Os principais empregadores são as lojas de departamentos, supermercados, shoppings e lojas de rua. “Com a chegada do Natal, os lojistas precisam incrementar o quadro de funcionários para prestar melhor atendimento”, ressalta o diretor de Relações Comerciais da Associação Brasileira de Lojistas de Shopping (Alshop), Luis Augusto da Silva.
Segundo ele, repositores de estoque, balconistas, caixas, auxiliares de gerência, vendedores, empacotadores, analistas de crédito e seguranças são alguns dos cargos com maior oferta de vagas. “A necessidade de experiência do candidato existe para algumas funções, mas a grande maioria exige poucas qualificações. É uma boa oportunidade para quem está parado e, especialmente, para os que buscam seu primeiro emprego”, afirma.
Para empresas de telesserviços, call centers e telemarketing, o último trimestre também é tradicionalmente um período de crescimento de oferta de emprego. A Associação Brasileira de Telesserviços (ABT) prevê a abertura de 15 mil vagas no setor – 70% em São Paulo.
“Este já é um segmento conhecido como ‘porta de entrada’ para os jovens no mercado de trabalho. Com um rápido treinamento e uma boa comunicação já dá para começar a trabalhar”, afirma a sócia da Vox Solutions, consultoria de gestão de talentos do grupo Cliv, Angela Sardelli.
Direitos
Dados da Asserttem revelam que a média salarial dos temporários fica entre R$ 665 e R$ 860. É bom ressaltar que o valor pago aos temporários deve ser igual ao dos contratados que executam o mesmo trabalho. Além disso, aqueles trabalhadores têm os mesmos direitos dos contratados, como férias (um terço do salário) e 13.° proporcionais, jornada diária de oito horas, FGTS contando para aposentadoria, benefícios como vale-transporte e alimentação e assinatura do contrato na carteira de trabalho.

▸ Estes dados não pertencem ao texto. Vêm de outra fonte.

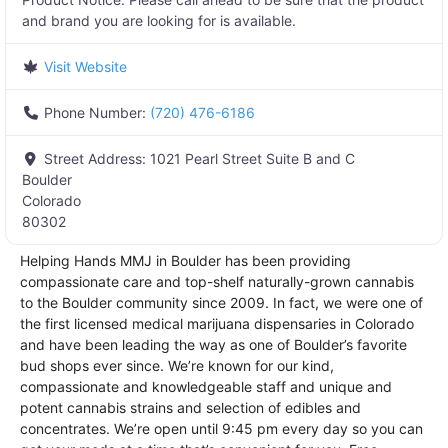
and brand you are looking for is available.
Visit Website
Phone Number:
(720) 476-6186
Street Address:
1021 Pearl Street Suite B and C
Boulder
Colorado
80302
Helping Hands MMJ in Boulder has been providing
compassionate care and top-shelf naturally-grown cannabis
to the Boulder community since 2009. In fact, we were one of
the first licensed medical marijuana dispensaries in Colorado
and have been leading the way as one of Boulder’s favorite
bud shops ever since. We’re known for our kind,
compassionate and knowledgeable staff and unique and
potent cannabis strains and selection of edibles and
concentrates. We’re open until 9:45 pm every day so you can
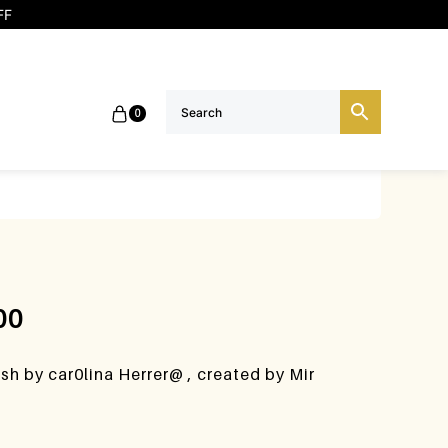
FF
0
00
ush by car0lina Herrer@ , created by Mir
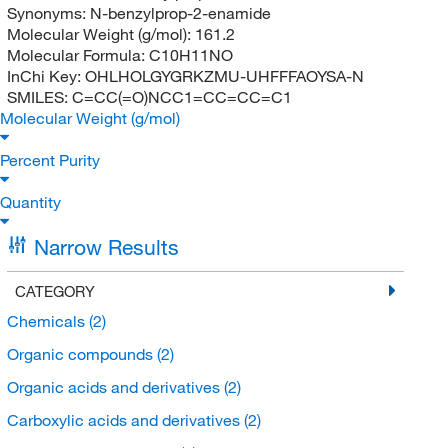
Synonyms:
N-benzylprop-2-enamide
Molecular Weight (g/mol):
161.2
Molecular Formula:
C10H11NO
InChi Key:
OHLHOLGYGRKZMU-UHFFFAOYSA-N
SMILES:
C=CC(=O)NCC1=CC=CC=C1
Molecular Weight (g/mol)
Percent Purity
Quantity
Narrow Results
CATEGORY
Chemicals
(2)
Organic compounds
(2)
Organic acids and derivatives
(2)
Carboxylic acids and derivatives
(2)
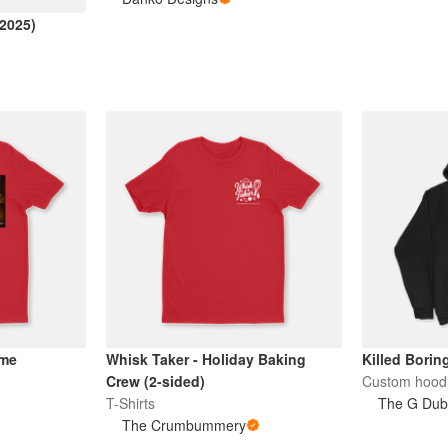
(2025)
ame
Whisk Taker - Holiday Baking
Killed Borin
Crew (2-sided)
Custom hood
T-Shirts
The G Du
The Crumbummery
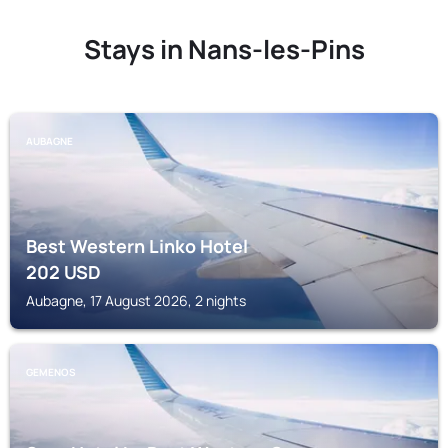
Stays in Nans-les-Pins
AUBAGNE
Best Western Linko Hotel
202
USD
Aubagne, 17 August 2026, 2 nights
GEMENOS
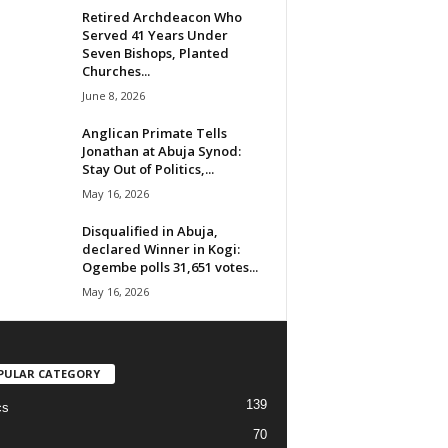
Retired Archdeacon Who
Served 41 Years Under
Seven Bishops, Planted
Churches...
June 8, 2026
Anglican Primate Tells
Jonathan at Abuja Synod:
Stay Out of Politics,...
May 16, 2026
Disqualified in Abuja,
declared Winner in Kogi:
Ogembe polls 31,651 votes...
May 16, 2026
PULAR CATEGORY
139
cs
70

A associação calcula também que 37% de todos os temporários serão efetivados ao término dos contratos, na metade de janeiro de 2009, índice 3% maior em relação ao do ano passado. “Mesmo os que forem dispensados estarão mais credenciados, com alguma experiência para buscar outras oportunidades”, diz Morales.
Efetivação
Para um temporário aumentar suas chances de efetivação, os especialistas dizem que não há segredo: é preciso encarar o trabalho com seriedade, dedicação e profissionalismo.

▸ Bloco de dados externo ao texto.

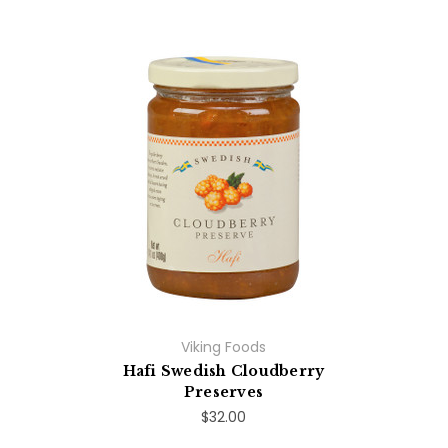
Viking Foods
Hafi Swedish Cloudberry
Preserves
$32.00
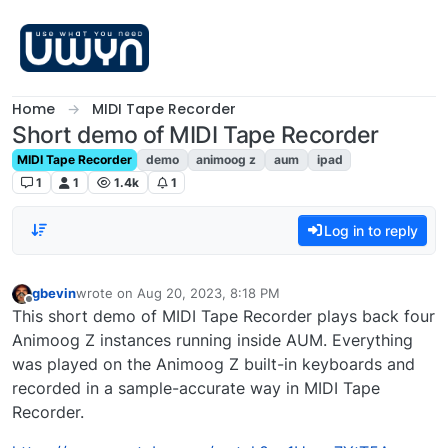
Skip to content
Home
MIDI Tape Recorder
Short demo of MIDI Tape Recorder
MIDI Tape Recorder
demo
animoog z
aum
ipad
1
1
1.4k
1
Log in to reply
gbevin
wrote on
Aug 20, 2023, 8:18 PM
last edited by
Offline
This short demo of MIDI Tape Recorder plays back four
Animoog Z instances running inside AUM. Everything
was played on the Animoog Z built-in keyboards and
recorded in a sample-accurate way in MIDI Tape
Recorder.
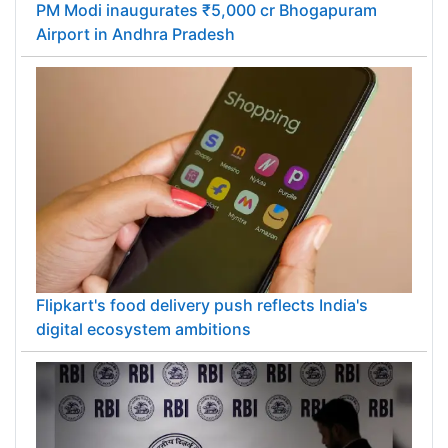
PM Modi inaugurates ₹5,000 cr Bhogapuram
Airport in Andhra Pradesh
Flipkart's food delivery push reflects India's
digital ecosystem ambitions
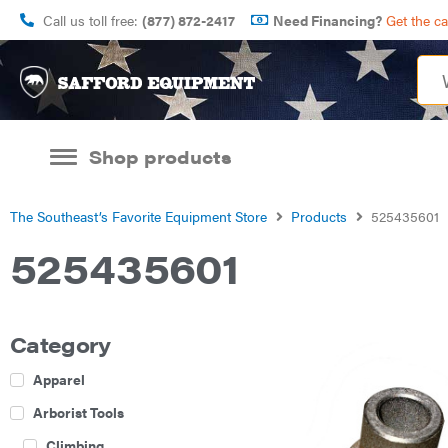
Call us toll free:
(877) 872-2417
Need Financing?
Get the c
Shop products
The Southeast’s Favorite Equipment Store
Products
525435601
525435601
Category
Apparel
Arborist Tools
Climbing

“A postura é importantíssima, pois o cliente não faz essa diferenciação entre funcionários temporários ou efetivados. Todos devem, portanto, representar a empresa da mesma maneira”, diz Angela.
“Atitude proativa, disposição em aprender e ser atencioso com os clientes é fundamental, uma vez que boa parte das vagas é para contato direto com pessoas”, complementa Morales. Silva, da Alshop, ressalta que os que forem trabalhar em shoppings devem ter ainda mais atenção com o público. “O freqüentador de shopping é mais exigente e conhece melhor o produto do que o freguês que compra na rua. O vendedor precisa estar preparado.”
Hoje, assistente administrativa e estudante de Psicologia, Caroline Souza e Silva foi chamada para um emprego temporário de recepcionista em uma empresa de pesquisa de mercado.
Após os três meses de contrato, não só foi efetivada, mas também promovida para o atual cargo. “Só tinha trabalhado antes com telemarketing e não tinha experiência alguma na função para qual fui chamada. Mesmo assim decidi agarrar a oportunidade”, conta.
Desde que entrou na empresa, há quase dois anos, Caroline já viu outros funcionários temporários passarem por lá e serem dispensados após o término do contrato. “Acredito que o mais importante é assumir responsabilidades, mostrar um diferencial e comprometimento com o que se está fazendo.